井出草平の研究ノート

保険統計的な記述


池田清彦環境問題のウソ (ちくまプリマー新書)』のアマゾンのカスタマ・レビューを読んでいると興味深い記述があった。ちなみに、この本は地球温暖化ダイオキシンなどの環境問題への批判をした本である。

でたらめが書かれている, 2006/3/6
By kbzkbrmj2006
この本を読んで騙されてはいけない。生物多様性や生態系に関する記述は科学的知見に基づいて書かれてはいない。残念ながら読む価値はない。

自然科学者の著書には思えない。, 2007/5/30
By 猫王

ネタ本の劣化コピー, 2006/2/28
By hechiko
著者自身があとがきで書いているように、この本の前半は著者の専門分野ではなく、そのネタの多くはネタ本からのコピーだ。それだけならいいのだが、所々に著者自身の問題のあるオリジナルな主張を織り交ぜてくる。例えば、「820年分のダイオキシンを摂取しなければ、半致死量には届かないということだ。普通の生活をしている限り、ダイオキシンで死ぬことはあり得ない。」(p56)など。もちろんこれは明らかに間違っている。


どちらも批判コメントで星一つ。特徴は科学的認知の立場に立った批判であるということである*1。つまり、科学に対して科学で反論するというパターンである*2


リスク社会では、リスクは科学的認知を通して理解されるものだとベックは『危険社会』(ISBN:4588006096)で述べていた。

人はよく言う。こんなことは皆かつてあったことだ、何も目新しいことではない、と。しかし、構造的に違うのである。個人的あるいは社会的な悲惨さというのは直接体験される。それに対し、文明による危険は捉えどころがなく、科学という知識の中で初めて意識され、第一次的経験とは直接かかわりをもたない。この危険を表すために使われる言語は化学式、生物学的連鎖、医学や臨床医学上の概念である。もっとも、科学知識の専門用語を用いたからといって、危険が緩和されるわけではない。その反対である。(78-9)


リスク=人間の手によって作られた危険性は科学的認知を通して認識されるものであるということである。環境リスクなどがその典型なのだろう。地球温暖化二酸化炭素の増加によって生まれているものなのか、地球の循環的な気温変動なのかということは、専門家でも意見が分かれているし、専門家以外には確かめる手段はない。ギデンズでいうところの「専門家システム」のような状況ではあるが、根本的に異なっているのは、「正義」が「専門家」を排除したところで行われるというところであろう。


正義を決定するのに科学的に正確な知識に基づく必要はない。
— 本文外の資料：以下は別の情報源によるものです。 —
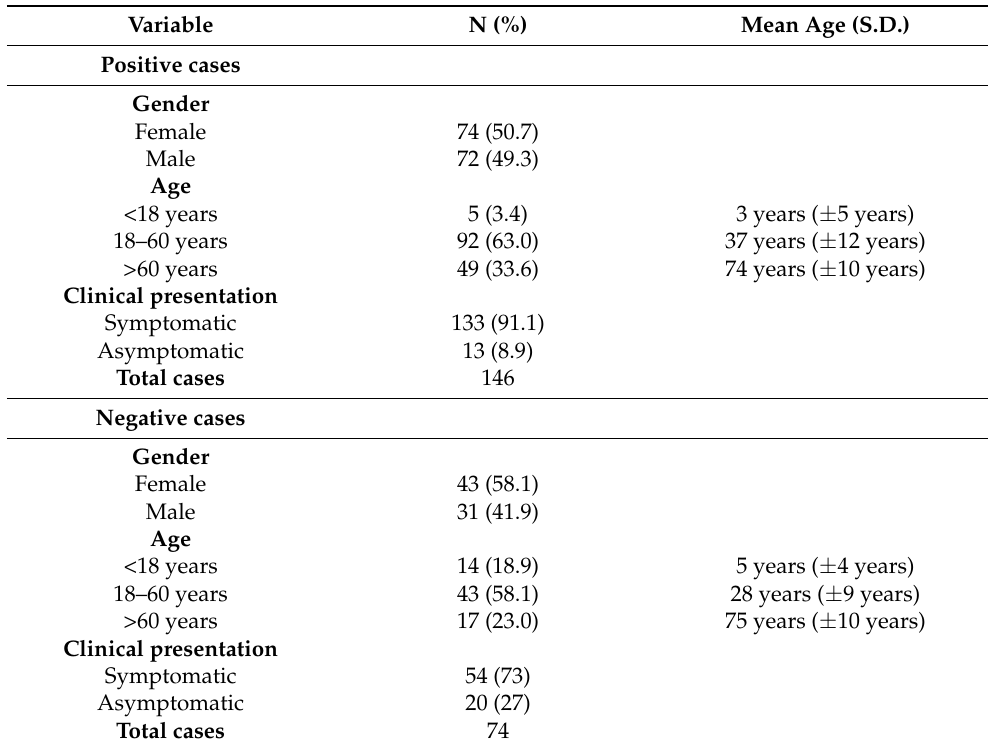
Table 2. Demographic characteristics of the analyzed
科学的知識を偽装したものでもいいし、科学的知識の断片でも構わない。とにかく、科学が自分の立場や思想を根拠づけているという「形式」を保持することが要請されるようになるのである。ヤングの『排除型社会』(ISBN:4903127044)の言葉でいうならば「保険統計的」という言葉になろう。


再帰的近代における「リスク社会」の特徴は、実態として危険性が増すことではない。『危険社会』の議論の問題点は「意識」としてのリスクが増すのか、「実態」としてのリスクが増すのかということを明言していない*3ことであると考えられる。「リスク」というものは「保険統計的」なもので示され、自分の生活実感とは離れたところで起こることであるということに「リスク社会」の独自性は確認出来る。ただ、その「リスク」は「保険統計的」な装いを持った流言飛語であることも多い。ダイオキシンやDDTなどがその例の筆頭であろう。この点では、科学的認識に基づいて保険統計的に危険性が提示されていようとも、かつての流言飛語と同じ構造と言って良い。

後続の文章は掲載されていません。